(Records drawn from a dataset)
--- --- ---
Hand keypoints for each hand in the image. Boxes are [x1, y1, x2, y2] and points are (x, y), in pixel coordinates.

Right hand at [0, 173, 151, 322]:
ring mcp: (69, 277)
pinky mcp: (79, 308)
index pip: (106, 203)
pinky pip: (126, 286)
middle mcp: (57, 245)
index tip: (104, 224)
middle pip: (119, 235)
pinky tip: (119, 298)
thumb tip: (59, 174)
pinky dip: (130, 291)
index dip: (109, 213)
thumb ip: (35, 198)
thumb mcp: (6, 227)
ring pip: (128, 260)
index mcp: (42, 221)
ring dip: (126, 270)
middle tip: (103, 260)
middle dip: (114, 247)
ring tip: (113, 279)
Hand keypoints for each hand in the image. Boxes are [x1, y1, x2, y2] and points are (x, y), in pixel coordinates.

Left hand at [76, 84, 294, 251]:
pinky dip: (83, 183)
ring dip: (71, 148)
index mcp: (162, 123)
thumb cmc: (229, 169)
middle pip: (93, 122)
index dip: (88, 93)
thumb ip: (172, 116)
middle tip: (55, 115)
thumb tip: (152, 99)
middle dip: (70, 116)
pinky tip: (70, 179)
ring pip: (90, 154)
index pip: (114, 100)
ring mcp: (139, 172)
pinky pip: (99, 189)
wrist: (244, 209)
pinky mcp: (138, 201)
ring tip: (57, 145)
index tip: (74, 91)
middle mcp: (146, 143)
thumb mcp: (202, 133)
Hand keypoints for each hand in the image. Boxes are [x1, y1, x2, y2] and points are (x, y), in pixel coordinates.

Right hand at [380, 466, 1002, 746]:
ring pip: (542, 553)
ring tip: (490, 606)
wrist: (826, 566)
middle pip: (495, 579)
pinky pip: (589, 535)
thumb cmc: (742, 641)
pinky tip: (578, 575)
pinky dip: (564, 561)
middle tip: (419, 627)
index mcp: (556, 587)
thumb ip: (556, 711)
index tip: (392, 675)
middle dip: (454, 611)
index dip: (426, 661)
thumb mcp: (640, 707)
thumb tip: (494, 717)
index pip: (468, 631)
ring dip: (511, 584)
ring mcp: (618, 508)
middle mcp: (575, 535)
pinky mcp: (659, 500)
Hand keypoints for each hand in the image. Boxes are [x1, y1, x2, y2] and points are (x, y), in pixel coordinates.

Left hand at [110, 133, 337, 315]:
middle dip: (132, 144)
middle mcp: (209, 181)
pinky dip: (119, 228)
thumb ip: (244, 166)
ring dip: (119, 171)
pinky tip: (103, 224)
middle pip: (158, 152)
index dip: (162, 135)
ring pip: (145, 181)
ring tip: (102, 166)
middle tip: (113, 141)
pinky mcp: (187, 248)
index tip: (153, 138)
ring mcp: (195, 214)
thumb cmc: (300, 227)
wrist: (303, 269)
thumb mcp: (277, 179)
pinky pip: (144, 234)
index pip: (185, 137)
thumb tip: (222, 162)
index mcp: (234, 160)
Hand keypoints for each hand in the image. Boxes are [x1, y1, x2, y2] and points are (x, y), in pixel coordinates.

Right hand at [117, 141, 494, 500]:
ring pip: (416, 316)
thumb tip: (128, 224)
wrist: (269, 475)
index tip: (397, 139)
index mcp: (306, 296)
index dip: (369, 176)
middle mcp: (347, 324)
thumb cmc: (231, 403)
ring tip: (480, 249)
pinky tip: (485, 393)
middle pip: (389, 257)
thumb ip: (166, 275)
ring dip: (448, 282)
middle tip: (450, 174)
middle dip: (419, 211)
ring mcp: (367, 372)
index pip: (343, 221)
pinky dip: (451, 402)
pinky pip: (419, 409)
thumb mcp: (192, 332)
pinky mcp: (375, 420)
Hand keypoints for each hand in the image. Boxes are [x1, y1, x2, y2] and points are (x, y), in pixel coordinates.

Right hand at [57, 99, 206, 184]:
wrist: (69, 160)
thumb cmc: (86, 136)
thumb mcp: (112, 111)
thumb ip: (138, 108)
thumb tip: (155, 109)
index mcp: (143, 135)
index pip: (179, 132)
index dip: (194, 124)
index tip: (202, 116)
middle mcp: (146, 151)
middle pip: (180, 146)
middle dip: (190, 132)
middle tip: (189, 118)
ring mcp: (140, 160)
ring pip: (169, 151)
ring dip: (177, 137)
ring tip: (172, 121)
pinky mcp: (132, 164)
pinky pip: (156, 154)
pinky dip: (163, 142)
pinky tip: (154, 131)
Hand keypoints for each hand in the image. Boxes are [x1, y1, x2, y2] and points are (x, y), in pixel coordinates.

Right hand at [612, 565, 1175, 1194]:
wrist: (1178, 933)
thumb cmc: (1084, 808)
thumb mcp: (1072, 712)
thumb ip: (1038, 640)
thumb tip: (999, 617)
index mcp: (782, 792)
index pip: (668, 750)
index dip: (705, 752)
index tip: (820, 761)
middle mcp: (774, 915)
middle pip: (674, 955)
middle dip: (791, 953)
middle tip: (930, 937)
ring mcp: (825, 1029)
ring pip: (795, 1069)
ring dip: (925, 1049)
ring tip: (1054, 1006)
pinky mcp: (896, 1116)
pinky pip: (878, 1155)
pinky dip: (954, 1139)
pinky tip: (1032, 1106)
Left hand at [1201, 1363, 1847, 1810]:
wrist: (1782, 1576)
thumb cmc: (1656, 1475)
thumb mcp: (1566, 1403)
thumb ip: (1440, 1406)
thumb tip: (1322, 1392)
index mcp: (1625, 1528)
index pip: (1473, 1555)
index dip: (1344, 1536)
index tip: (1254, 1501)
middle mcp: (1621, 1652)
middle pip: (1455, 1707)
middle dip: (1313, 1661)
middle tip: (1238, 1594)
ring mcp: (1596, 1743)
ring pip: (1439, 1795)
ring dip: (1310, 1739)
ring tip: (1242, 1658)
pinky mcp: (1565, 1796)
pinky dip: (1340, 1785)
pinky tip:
--- --- ---
Repeat each entry exactly.

Hand keypoints for each hand in the image. Boxes are [x1, y1, x2, y2] and points are (x, y), in pixel coordinates.

Right hand at [0, 173, 151, 322]:
ring mcp: (69, 277)
pinky mcp: (79, 308)
index pip: (106, 203)
pinky pip: (126, 286)
middle mcp: (57, 245)
index tip: (104, 224)
middle pip: (119, 235)
pinky tip: (119, 298)
thumb tip: (59, 174)
pinky dip: (130, 291)
index dip: (109, 213)
thumb ip: (35, 198)
thumb mcp: (6, 227)
ring pip: (128, 260)
index mcp: (42, 221)
ring dip: (126, 270)
middle tip: (103, 260)
middle dip: (114, 247)
ring tip: (113, 279)
Hand keypoints for each hand in the image. Boxes are [x1, y1, x2, y2] and points are (x, y), in pixel coordinates.

Left hand at [76, 84, 294, 251]:
pinky dip: (83, 183)
ring dip: (71, 148)
index mcp: (162, 123)
thumb cmc: (229, 169)
middle pip: (93, 122)
index dip: (88, 93)
thumb ip: (172, 116)
middle tip: (55, 115)
thumb tip: (152, 99)
middle dip: (70, 116)
pinky tip: (70, 179)
ring pip: (90, 154)
index pip: (114, 100)
ring mcp: (139, 172)
pinky pip: (99, 189)
wrist: (244, 209)
pinky mcp: (138, 201)
ring tip: (57, 145)
index tip: (74, 91)
middle mcp: (146, 143)
thumb mcp: (202, 133)
Hand keypoints for each hand in the image. Boxes are [x1, y1, x2, y2] and points are (x, y), in pixel coordinates.

Right hand at [380, 466, 1002, 746]:
ring pip: (542, 553)
ring tip: (490, 606)
wrist: (826, 566)
middle pip: (495, 579)
pinky pip: (589, 535)
thumb cmc: (742, 641)
pinky tip: (578, 575)
pinky dip: (564, 561)
middle tip: (419, 627)
index mcp: (556, 587)
thumb ip: (556, 711)
index tip: (392, 675)
middle dip: (454, 611)
index dip: (426, 661)
thumb mcp: (640, 707)
thumb tip: (494, 717)
index pip: (468, 631)
ring dip: (511, 584)
ring mcp: (618, 508)
middle mcp: (575, 535)
pinky mcp: (659, 500)
Hand keypoints for each hand in the image. Boxes are [x1, y1, x2, y2] and points are (x, y), in pixel coordinates.

Left hand at [110, 133, 337, 315]:
middle dip: (132, 144)
middle mcp: (209, 181)
pinky dip: (119, 228)
thumb ip: (244, 166)
ring dip: (119, 171)
pinky tip: (103, 224)
middle pip: (158, 152)
index dip: (162, 135)
ring pip: (145, 181)
ring tip: (102, 166)
middle tip: (113, 141)
pinky mcp: (187, 248)
index tip: (153, 138)
ring mcp: (195, 214)
thumb cmc: (300, 227)
wrist: (303, 269)
thumb mcp: (277, 179)
pinky pip: (144, 234)
index pip: (185, 137)
thumb tip: (222, 162)
index mcp: (234, 160)
Hand keypoints for each hand in the image. Boxes are [x1, y1, x2, y2] and points are (x, y), in pixel coordinates.

Right hand at [117, 141, 494, 500]:
ring pip: (416, 316)
thumb tip: (128, 224)
wrist: (269, 475)
index tip: (397, 139)
index mcp: (306, 296)
index dip: (369, 176)
middle mcp: (347, 324)
thumb cmc: (231, 403)
ring tip: (480, 249)
pinky tip: (485, 393)
middle pip: (389, 257)
thumb ip: (166, 275)
ring dip: (448, 282)
middle tip: (450, 174)
middle dip: (419, 211)
ring mcp: (367, 372)
index pip: (343, 221)
pinky dip: (451, 402)
pinky pip: (419, 409)
thumb mcp: (192, 332)
pinky mcp: (375, 420)
Hand keypoints for each hand in the image. Boxes are [x1, y1, x2, y2] and points are (x, y), in pixel coordinates.

Right hand at [57, 99, 206, 184]:
wrist: (69, 160)
thumb cmc: (86, 136)
thumb mcp: (112, 111)
thumb ip: (138, 108)
thumb tip: (155, 109)
index mcp: (143, 135)
index pip: (179, 132)
index dip: (194, 124)
index tip: (202, 116)
middle mcp: (146, 151)
middle pip: (180, 146)
middle dip: (190, 132)
middle tip: (189, 118)
ring mcp: (140, 160)
ring pip: (169, 151)
ring dip: (177, 137)
ring tip: (172, 121)
pinky mcp: (132, 164)
pinky pip: (156, 154)
pinky dip: (163, 142)
pinky tip: (154, 131)
Hand keypoints for each hand in the image. Boxes are [x1, y1, x2, y2] and points are (x, y), in pixel coordinates.

Right hand at [612, 565, 1175, 1194]:
wrist: (1178, 933)
thumb cmc: (1084, 808)
thumb mcp: (1072, 712)
thumb ip: (1038, 640)
thumb tip: (999, 617)
index mcp: (782, 792)
index pip: (668, 750)
index dip: (705, 752)
index tip: (820, 761)
middle mcp: (774, 915)
middle pip: (674, 955)
middle dip: (791, 953)
middle tip: (930, 937)
ring mcp: (825, 1029)
ring pip: (795, 1069)
ring dip: (925, 1049)
ring tip: (1054, 1006)
pinky mcp: (896, 1116)
pinky pip: (878, 1155)
pinky dip: (954, 1139)
pinky tip: (1032, 1106)
Left hand at [1201, 1363, 1847, 1810]:
wrist: (1782, 1576)
thumb cmc: (1656, 1475)
thumb mcp: (1566, 1403)
thumb ip: (1440, 1406)
thumb tip: (1322, 1392)
index mcp: (1625, 1528)
index pip: (1473, 1555)
index dip: (1344, 1536)
index tip: (1254, 1501)
middle mcp: (1621, 1652)
middle pip: (1455, 1707)
middle dip: (1313, 1661)
middle tip: (1238, 1594)
ring mcp: (1596, 1743)
ring pip: (1439, 1795)
ring dip: (1310, 1739)
ring tip: (1242, 1658)
pinky mcp: (1565, 1796)
pinky dip: (1340, 1785)
pinky tip:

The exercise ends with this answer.